Aplausos en el fin del mundo
Me gusta sentarme en el borde occidental de mi país y sentir que delante de mí solo hay miles de kilómetros de agua
Cada día de verano, al acercarse el anochecer, la carretera al faro de Finisterre se atasca, y los coches se amontonan en la cuneta y en las laderas. En el bar venden cubos de botellines de cerveza “para la puesta de sol” al turístico precio de 8,50 euros, aunque pocos de los que se sientan en las rocas, a modo de gradas de auditorio, están bebiendo, pues necesitan sus manos para sostener los teléfonos. Hay un aire hippy en el que no desentonarían el peyote ni una furgoneta con altavoces cuadrafónicos expulsando acordes de sitar, pero el ambiente es más de ropa de Decathlon y de padres que piden a gritos a sus hijos que por favor no se caigan al mar, que se lo han dicho ya veinte veces.
Cuando llega la hora, y la Tierra da su último giro antes de ofrecerle la espalda al sol, todo el mundo se calla. Se oyen gaviotas y olas y el clic de la cámara de algún teléfono.
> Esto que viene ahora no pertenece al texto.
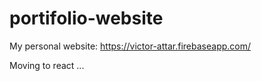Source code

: # portifolio-website
My personal website: https://victor-attar.firebaseapp.com/

Moving to react ...



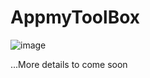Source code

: # AppmyToolBox
![image](https://user-images.githubusercontent.com/35831811/167230695-2e9a5842-8aec-419f-816c-3b80238e4d18.png)

...More details to come soon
El sol se hunde en unos pocos minutos, en los que casi se sienten los engranajes del planeta y yo confío en que no estropeen ese clima raro con unos aplausos. Que no aplaudan, me digo con mucha fuerza, sabiendo que van a aplaudir un montón. Un señor se pone de pie, da dos palmadas y todo el mundo le sigue. No sé a quién va dirigido ese aplauso. Puede ser al sol, a la Tierra, al mar, al Concello de Fisterra, a la Xunta de Galicia, al Ministerio de Medio Ambiente (por tener tan bien puestas las instalaciones y el entorno) o al dueño del bar de los cubos a 8,50 euros.
Me gusta sentarme en el borde occidental (peninsular) de mi país y sentir que delante de mí solo hay miles de kilómetros de agua. Me gusta dar la nuca a toda España, como si no me importase lo que en ella sucede. Me gusta la conciencia geográfica del faro, esa forma ineludible de estar aquí y ahora, una geolocalización mística. No sé por qué pensaba que toda esa gente perseguía una soledad parecida, pero su aplauso lo desmiente, porque un solitario no aplaude nunca. ¿A quién, si no reconoce nada al otro lado? Un aplauso busca la compañía de la celebración, y es absurdo ir al fin del mundo a encontrarse con otros. Al fin del mundo se va para ignorarlos.